Look for the line containing "tendenze. Puoi modificare" in the entries below, then print that line and all that follow it exactly.

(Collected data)
== Segment start ==

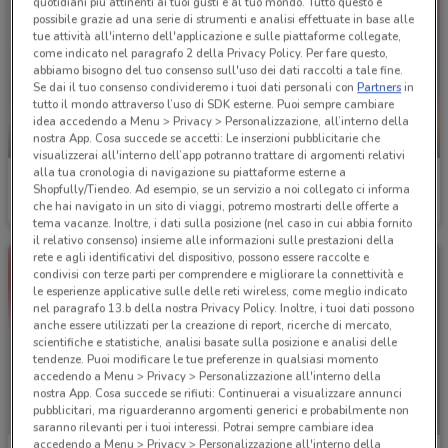
quotidiani più attinenti ai tuoi gusti e al tuo mondo. Tutto questo è
possibile grazie ad una serie di strumenti e analisi effettuate in base alle
tue attività all'interno dell'applicazione e sulle piattaforme collegate,
come indicato nel paragrafo 2 della Privacy Policy. Per fare questo,
abbiamo bisogno del tuo consenso sull'uso dei dati raccolti a tale fine.
Se dai il tuo consenso condivideremo i tuoi dati personali con
Partners
in
tutto il mondo attraverso l’uso di SDK esterne. Puoi sempre cambiare
idea accedendo a Menu > Privacy > Personalizzazione, all’interno della
nostra App. Cosa succede se accetti: Le inserzioni pubblicitarie che
SCADE OGGI
-4 GIORNI
visualizzerai all'interno dell’app potranno trattare di argomenti relativi
alla tua cronologia di navigazione su piattaforme esterne a
Acqua & Sapone
Acqua & Sapone
Shopfully/Tiendeo. Ad esempio, se un servizio a noi collegato ci informa
che hai navigato in un sito di viaggi, potremo mostrarti delle offerte a
Scade oggi
871 m
Scade mercoledì
871 m
tema vacanze. Inoltre, i dati sulla posizione (nel caso in cui abbia fornito
il relativo consenso) insieme alle informazioni sulle prestazioni della
rete e agli identificativi del dispositivo, possono essere raccolte e
condivisi con terze parti per comprendere e migliorare la connettività e
le esperienze applicative sulle delle reti wireless, come meglio indicato
nel paragrafo 13.b della nostra Privacy Policy. Inoltre, i tuoi dati possono
anche essere utilizzati per la creazione di report, ricerche di mercato,
scientifiche e statistiche, analisi basate sulla posizione e analisi delle
tendenze. Puoi modificare le tue preferenze in qualsiasi momento
accedendo a Menu > Privacy > Personalizzazione all'interno della
nostra App. Cosa succede se rifiuti: Continuerai a visualizzare annunci
pubblicitari, ma riguarderanno argomenti generici e probabilmente non
saranno rilevanti per i tuoi interessi. Potrai sempre cambiare idea
accedendo a Menu > Privacy > Personalizzazione all'interno della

== Segment end ==

REPLY TO THE EXERCISE =
tendenze. Puoi modificare le tue preferenze in qualsiasi momento
accedendo a Menu > Privacy > Personalizzazione all'interno della
nostra App. Cosa succede se rifiuti: Continuerai a visualizzare annunci
pubblicitari, ma riguarderanno argomenti generici e probabilmente non
saranno rilevanti per i tuoi interessi. Potrai sempre cambiare idea
accedendo a Menu > Privacy > Personalizzazione all'interno della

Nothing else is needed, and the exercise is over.